TO DO:
In the records below, the line with "PL kakaa, 3" opens the range and the line with "Dáme ich do" closes it; print that range exactly and nothing else.

***** EXCERPTED RECORDS *****

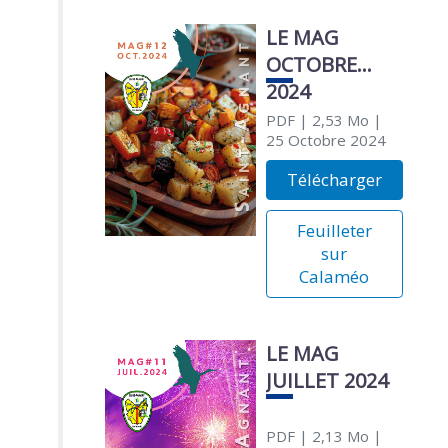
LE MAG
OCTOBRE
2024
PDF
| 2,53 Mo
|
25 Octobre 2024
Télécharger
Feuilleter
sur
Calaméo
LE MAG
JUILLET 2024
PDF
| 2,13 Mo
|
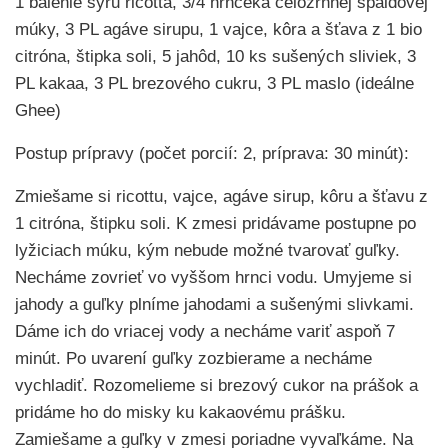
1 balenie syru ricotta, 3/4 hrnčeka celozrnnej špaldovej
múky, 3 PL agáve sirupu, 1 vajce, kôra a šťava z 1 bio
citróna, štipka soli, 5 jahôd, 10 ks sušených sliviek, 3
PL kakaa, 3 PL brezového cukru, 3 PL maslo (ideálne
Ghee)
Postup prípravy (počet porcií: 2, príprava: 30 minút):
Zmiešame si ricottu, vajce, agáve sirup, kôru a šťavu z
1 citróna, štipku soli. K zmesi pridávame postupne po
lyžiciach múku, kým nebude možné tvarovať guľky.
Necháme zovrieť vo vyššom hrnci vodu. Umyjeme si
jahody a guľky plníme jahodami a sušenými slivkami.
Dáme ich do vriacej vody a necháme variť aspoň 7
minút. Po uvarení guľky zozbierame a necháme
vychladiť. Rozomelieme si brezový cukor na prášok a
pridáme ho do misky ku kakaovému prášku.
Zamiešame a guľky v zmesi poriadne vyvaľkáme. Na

*****
***** EXCERPTED RECORDS *****

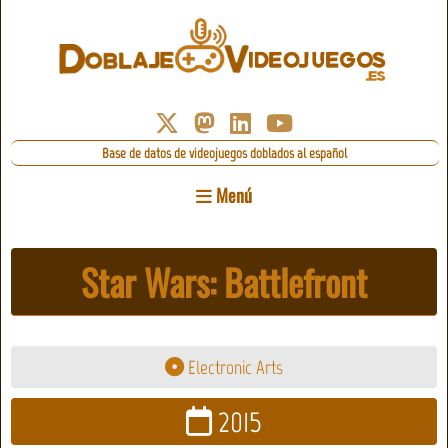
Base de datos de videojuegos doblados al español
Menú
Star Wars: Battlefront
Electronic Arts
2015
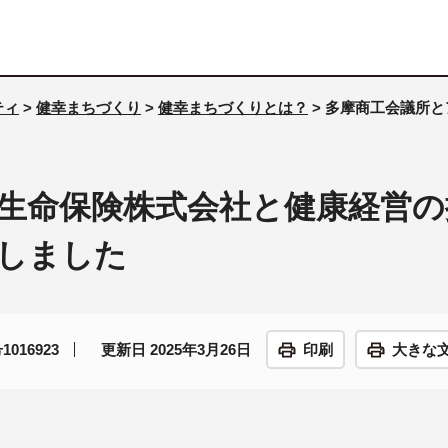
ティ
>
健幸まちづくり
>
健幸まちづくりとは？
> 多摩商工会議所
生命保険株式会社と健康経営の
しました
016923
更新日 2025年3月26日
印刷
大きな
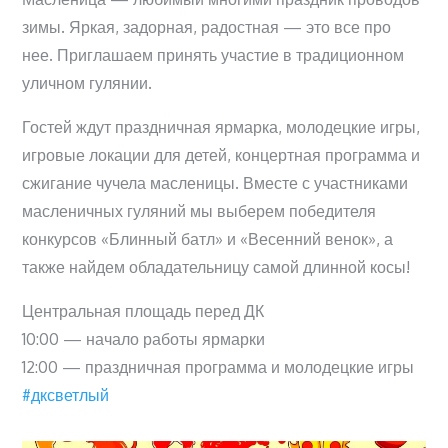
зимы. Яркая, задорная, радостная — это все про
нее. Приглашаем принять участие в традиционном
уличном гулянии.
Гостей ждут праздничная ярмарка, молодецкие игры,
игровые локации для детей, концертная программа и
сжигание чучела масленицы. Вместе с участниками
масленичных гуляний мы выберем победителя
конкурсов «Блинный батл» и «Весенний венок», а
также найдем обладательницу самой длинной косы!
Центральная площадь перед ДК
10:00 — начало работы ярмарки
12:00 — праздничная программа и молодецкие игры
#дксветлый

*****
***** EXCERPTED RECORDS *****

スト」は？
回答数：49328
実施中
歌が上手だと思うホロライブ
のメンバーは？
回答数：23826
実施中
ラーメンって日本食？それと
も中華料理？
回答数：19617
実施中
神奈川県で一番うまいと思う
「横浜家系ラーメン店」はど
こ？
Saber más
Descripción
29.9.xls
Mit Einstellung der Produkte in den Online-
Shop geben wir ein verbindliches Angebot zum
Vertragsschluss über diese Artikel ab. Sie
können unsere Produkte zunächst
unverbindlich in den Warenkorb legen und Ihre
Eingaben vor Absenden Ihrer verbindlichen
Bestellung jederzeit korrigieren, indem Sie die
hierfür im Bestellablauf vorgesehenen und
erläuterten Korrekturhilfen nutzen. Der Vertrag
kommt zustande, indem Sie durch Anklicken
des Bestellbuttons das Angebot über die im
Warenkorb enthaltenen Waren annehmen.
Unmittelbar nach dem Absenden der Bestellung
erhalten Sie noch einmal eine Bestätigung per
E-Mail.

*****

TASK ANSWER:
PL kakaa, 3 PL brezového cukru, 3 PL maslo (ideálne
Ghee)
Postup prípravy (počet porcií: 2, príprava: 30 minút):
Zmiešame si ricottu, vajce, agáve sirup, kôru a šťavu z
1 citróna, štipku soli. K zmesi pridávame postupne po
lyžiciach múku, kým nebude možné tvarovať guľky.
Necháme zovrieť vo vyššom hrnci vodu. Umyjeme si
jahody a guľky plníme jahodami a sušenými slivkami.
Dáme ich do vriacej vody a necháme variť aspoň 7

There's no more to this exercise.